R.P. Walker(a), J.A. Clarke(c), M.E. Couprie(b), G. Dattoli(e), M. Eriksson(f), D. Garzella(b), L. Giannessi(e), M. Marsi(a), D. N
lle(d), D .Nutarelli(b), M.W. Poole(c), H. Quick(d), E. Renault(b), R. Roux(a), M. Trovò(a), S. Werin(f), K. Wille(d)
(a) Sincrotrone Trieste; (b) SPAM-CEA and LURE, Orsay, France; (c) CLRC-Daresbury Laboratory, Warrington, UK; (d) University of Dortmund, Dortmund, Germany; (e) ENEA-Frascati, Frascati, Italy; (f) MAX-lab, Lund, Sweden
The European storage ring FEL project at ELETTRA aims to develop a FEL user facility in the UV/VUV, providing tuneable operation between 350 nm and at least 190 nm.

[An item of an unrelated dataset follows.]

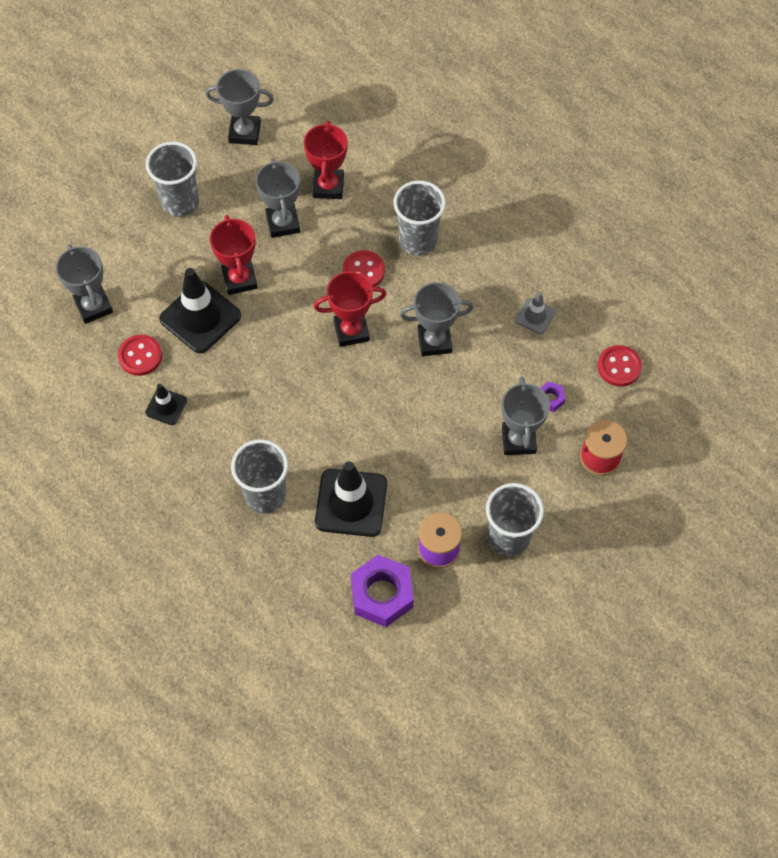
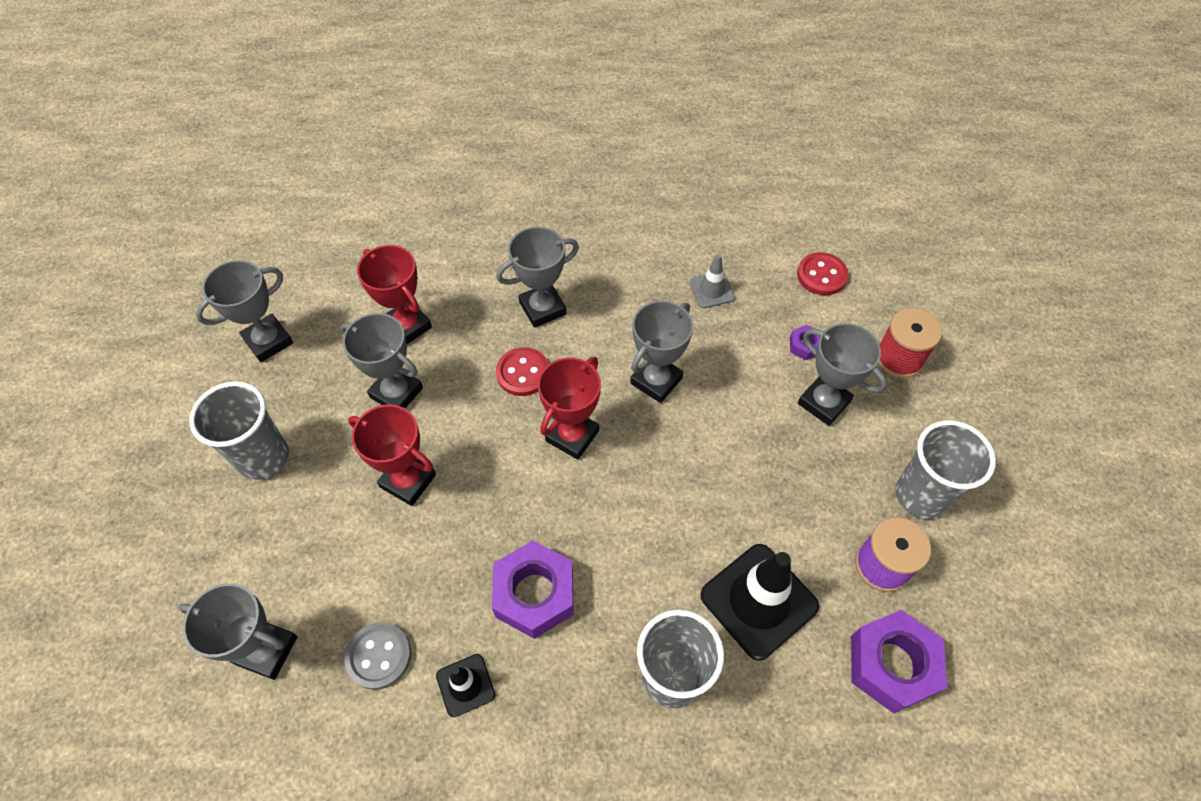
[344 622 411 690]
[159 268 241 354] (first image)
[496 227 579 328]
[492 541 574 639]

The main distinguishing features of the project are - the use of a high quality electron beam from a ``third-generation'' synchrotron radiation source, the use of a helical optical klystron to reduce power loading on the mirrors, and the use of sophisticated mirror chambers that allow in-situ switching between different mirrors.
The final hardware elements were installed in the middle of February 2000. After only 30 hours of beam time, lasing was first obtained on February 29th at 350 nm. Our efforts have subsequently been devoted to characterise the FEL and achieve shorter lasing wavelengths. The current limit is 218 nm. In this paper after a brief project review we concentrate on FEL physics issues - the laser characteristics and the correspondence with expectations, the influence of the laser on the electron beam and the saturation mechanism, as well as on future development plans.